Trees are a precious natural asset and, as a natural carbon sink, are a vital part of the fight against climate change. They provide habitats for wildlife and are important for their visual amenity. Woodland and individual trees can help to maintain air quality, provide shade, aid water attenuation, help to preserve soils and increase biodiversity. They can act as stepping stones for wildlife throughout the landscape and provide important wildlife corridors within the urban environment. Trees can also make places more attractive and cohesive, which can aid active travel and contribute to greater health and well being.
Tree planting is recognised by the Government as being one of the main ways the UK can achieve carbon neutral status by 2050. To support this initiative at a local scale we have introduced requirements for tree planting and protection, to increase tree canopy cover in the District and help sequester carbon from the atmosphere. The presumption is that the trees will be planted and retained within gardens or as part of any landscaping scheme that forms part of the development, rather than off site. Off-site planting should only be considered where space is a constraint. Equally wherever commercial development occurs, planting of new trees will be encouraged where appropriate within landscaping schemes that form part of the development.
In addition to tree planting it is recognised that other measures can also be taken to sequester carbon, for example the provision of green corridors, re-wilding, encouraging biodiversity and planting hedges and these mechanisms are supported by other policies in the plan.
DM Policy 9 Tree Planting and Protection
a. A minimum of two new trees will be required to be planted for each new dwelling (this excludes conversions and changes of use), and a minimum of one new tree will be required to be planted per job that is expected to be created through new commercial development.
b. Trees should be native Kent species of local provenance.
c. A presumption that the trees will be planted on-site rather than off-site will apply. Where it can be demonstrated that new trees cannot be provided on-site, a contribution will be required towards the Council's Tree Planting Strategy.
d. A detailed landscaping scheme and landscape management plan should be submitted for all major development schemes, including, but not limited to, details of the trees and shrubs to be planted, and proposals for how the landscaping scheme will be managed and maintained over the lifetime of the development.
Tree Protection and Replacement
e. Dover District Council will make Tree Preservation Orders (TPOs) when necessary in order to protect specific trees, groups of trees, or woodlands, in the interests of amenity and biodiversity.
f. The Council will not grant permission for the loss of or damage to a tree, group of trees or areas of woodland of significant amenity, biodiversity or historic value unless there is deemed to be an immediate hazard to public safety.
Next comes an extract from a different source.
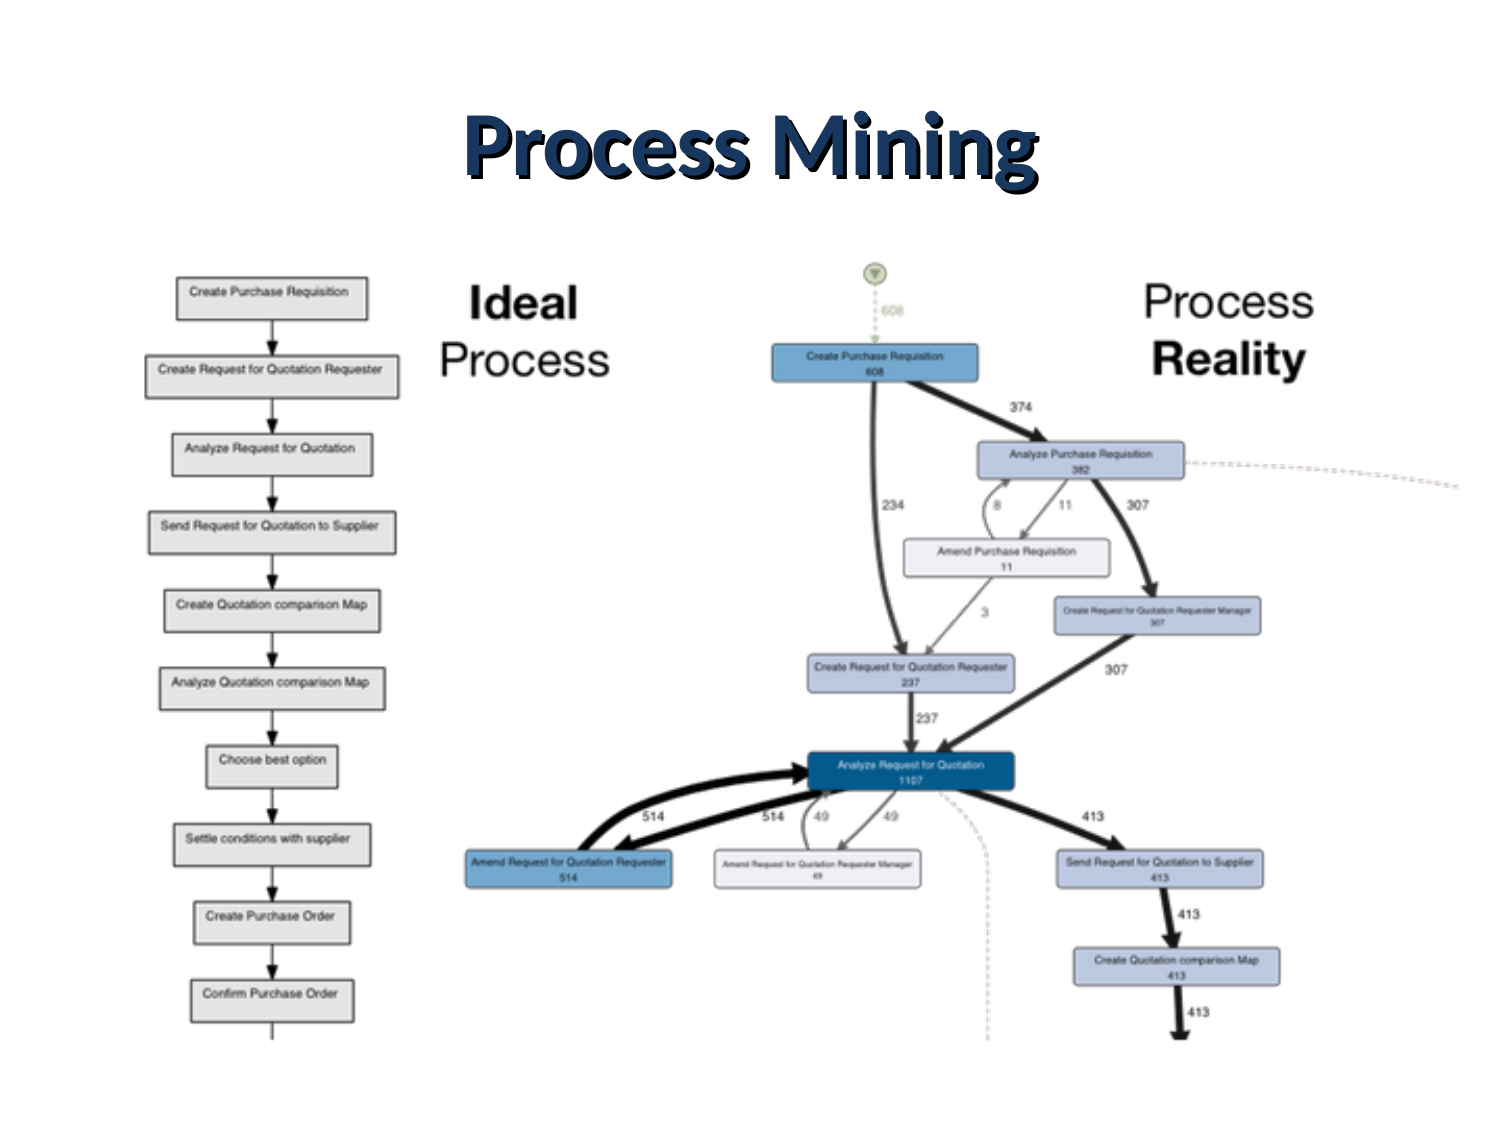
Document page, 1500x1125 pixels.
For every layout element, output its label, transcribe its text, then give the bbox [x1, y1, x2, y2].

title Process Mining [75, 45, 1426, 233]
picture [68, 221, 1460, 1055]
g. Trees protected by Tree Preservation Orders should be retained wherever possible, unless: A. they are dead, dying, diseased or represent a hazard to public safety; or B. The Council deems the felling to be acceptable with regards to the Council’s policy on tree management; or C. The benefit of the proposed development outweighs the benefit of their retention.
h. If felling is deemed acceptable by parts (f) or (e) then the planting of two replacement trees in an appropriate location will be required.